CRIME DE CONDUÇÃO DE VEÍCULO EM ESTADO DE EMBRIAGUEZ. PROCESSO SUMÁRIO. VIOLAÇÃO DO ARTIGO 32º DA CRP. NULIDADE PROCESSUAL
RECURSO CRIMINAL Nº 13/26.2GAAVZ.C1
Relator: PAULA CARVALHO E SÁ
Data do Acórdão: 27-05-2026
Tribunal: JUÍZO DE COMPETÊNCIA GENÉRICA DE FIGUEIRÓ DOS VINHOS – TRIBUNAL JUDICIAL DA COMARCA DE LEIRIA
Legislação: ARTIGOS 32º DA CRP, 292º, Nº 1 DO CP E 120º, Nº 1, ALÍNEA D), 340º, Nº 4, ALÍNEA B) E 387º, NºS 1 E 8 DO CPP.
Sumário:
1. O processo sumário constitui uma forma especial de processo penal estruturada em torno de princípios de celeridade, concentração e imediatidade, cuja tramitação é constitucionalmente legítima desde que salvaguardado o núcleo essencial do direito de defesa, designadamente a possibilidade efetiva de contraditório, a assistência por defensor e a intervenção processual em tempo útil.

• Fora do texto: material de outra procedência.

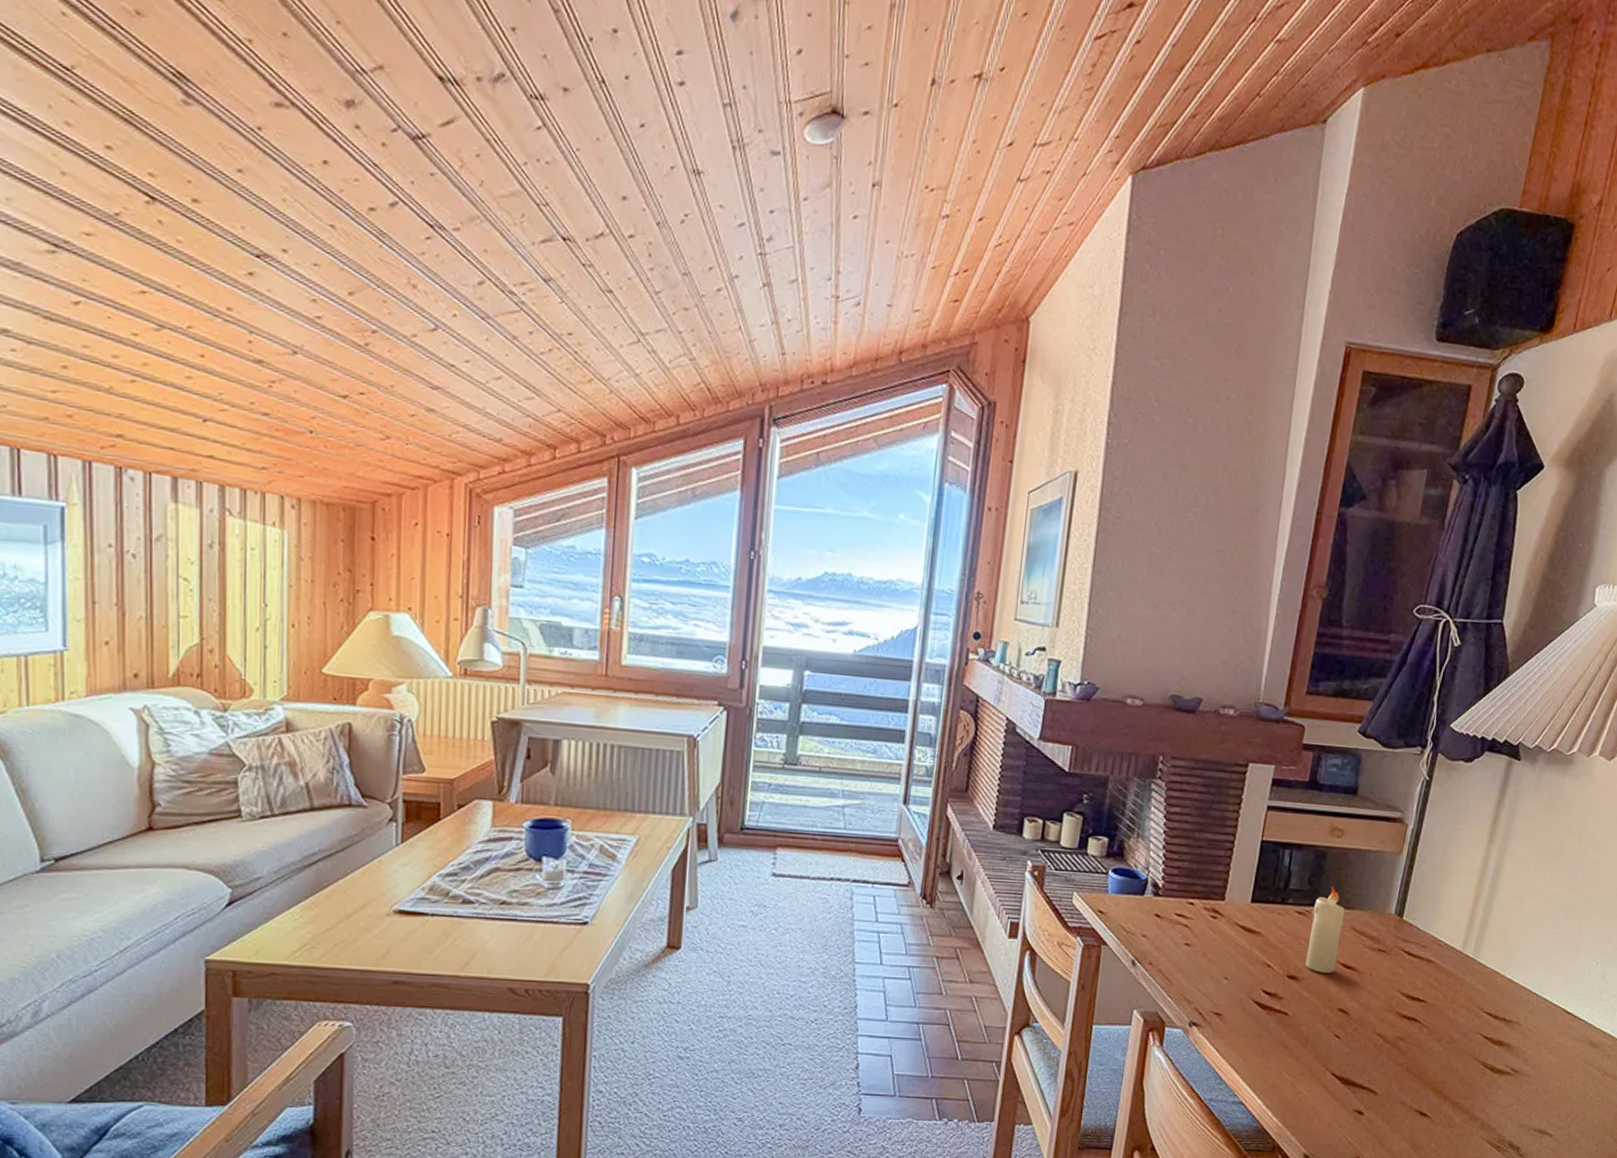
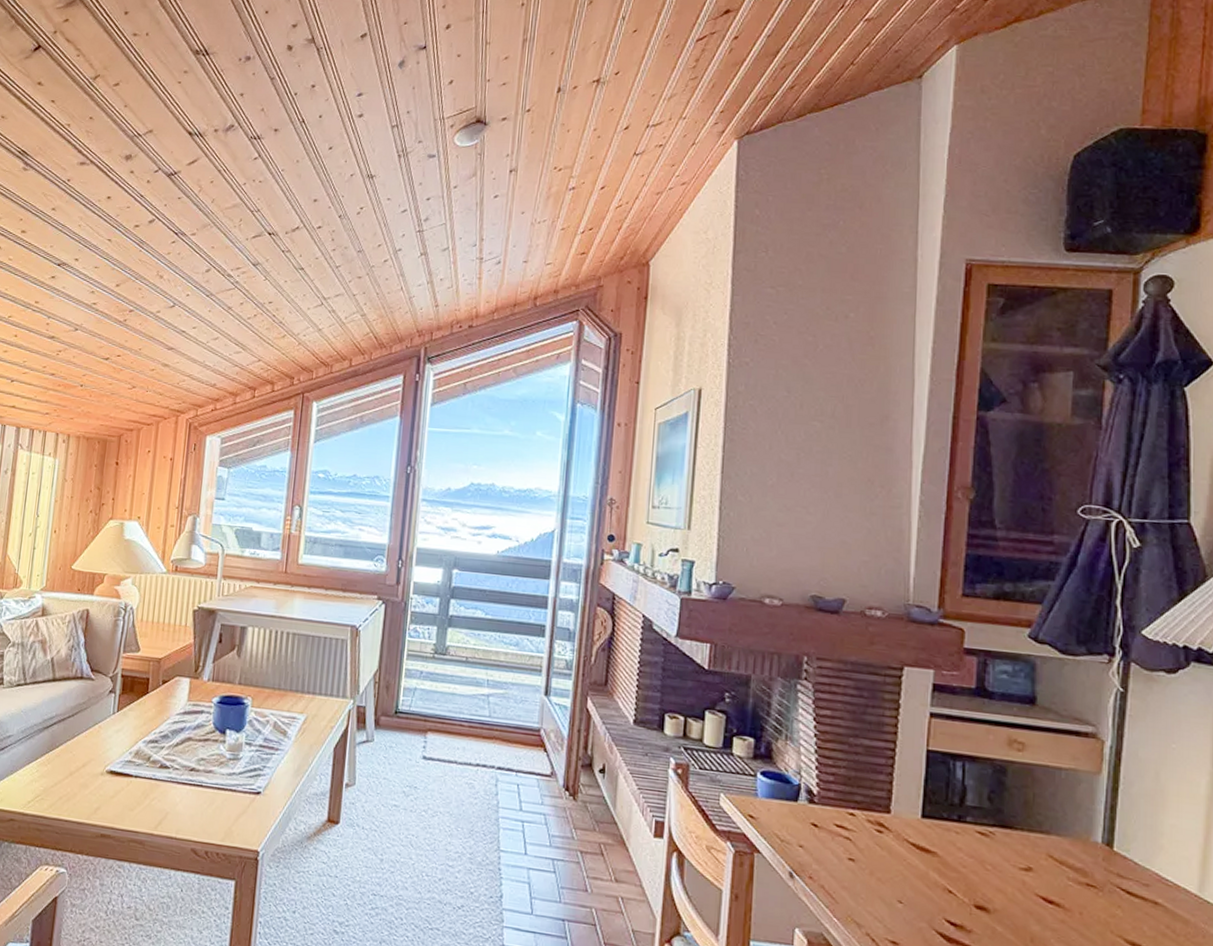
candle: present [1305,886,1345,973] -> none [995,805,1038,907]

2. A invocação abstrata de insuficiência do prazo concedido para preparação da defesa não basta, por si só, para afirmar a violação do artigo 32º da Constituição da República Portuguesa, exigindo-se a demonstração objetiva de que a compressão temporal da tramitação processual inviabilizou efetivamente o exercício do contraditório ou a apresentação da defesa em condições minimamente adequadas.

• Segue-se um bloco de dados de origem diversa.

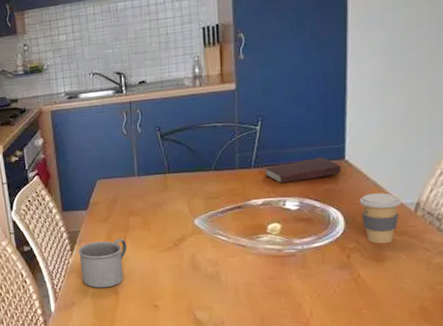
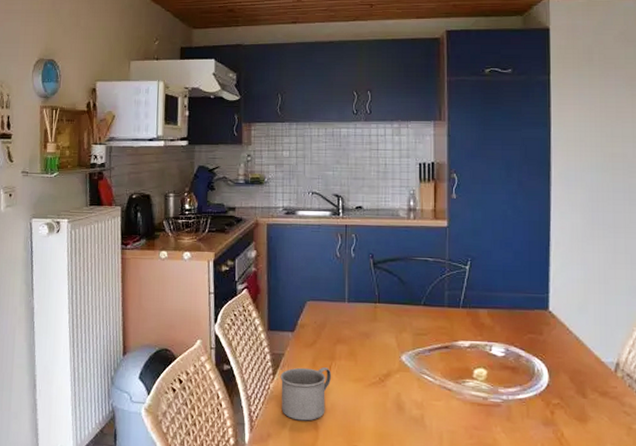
book: present [265,158,341,183] -> none [473,305,545,327]
coffee cup: present [359,193,402,244] -> none [562,348,603,403]

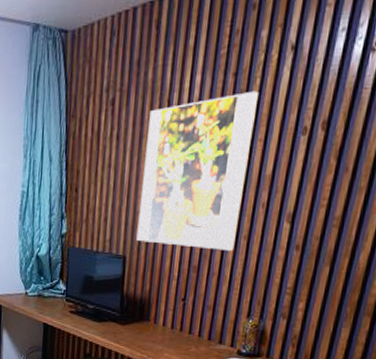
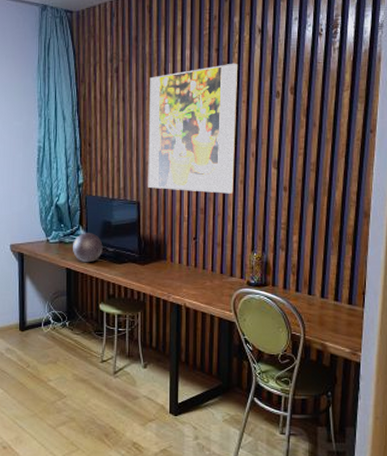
decorative ball: none [51,287,83,319] -> present [73,233,103,263]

3. O indeferimento de diligência probatória consistente na obtenção do histórico integral de verificações do alcoolímetro junto do IPQ é legal e justificado quando o arguido não alega qualquer anomalia funcional do aparelho, não questiona a validade da verificação periódica constante dos autos e não estabelece qualquer conexão concreta entre o elemento requerido e uma eventual invalidade do exame realizado, correspondendo tal pedido à diligência de natureza meramente exploratória que o artigo 340º, nº 4, alínea b), do CPP visa precisamente prevenir.
4. A urgência consagrada no artigo 387º, nº 8, do CPP pressupõe que a diligência requerida seja admissível e útil, não estando o tribunal obrigado a ordenar diligências urgentes que sejam desnecessárias para a descoberta da verdade material.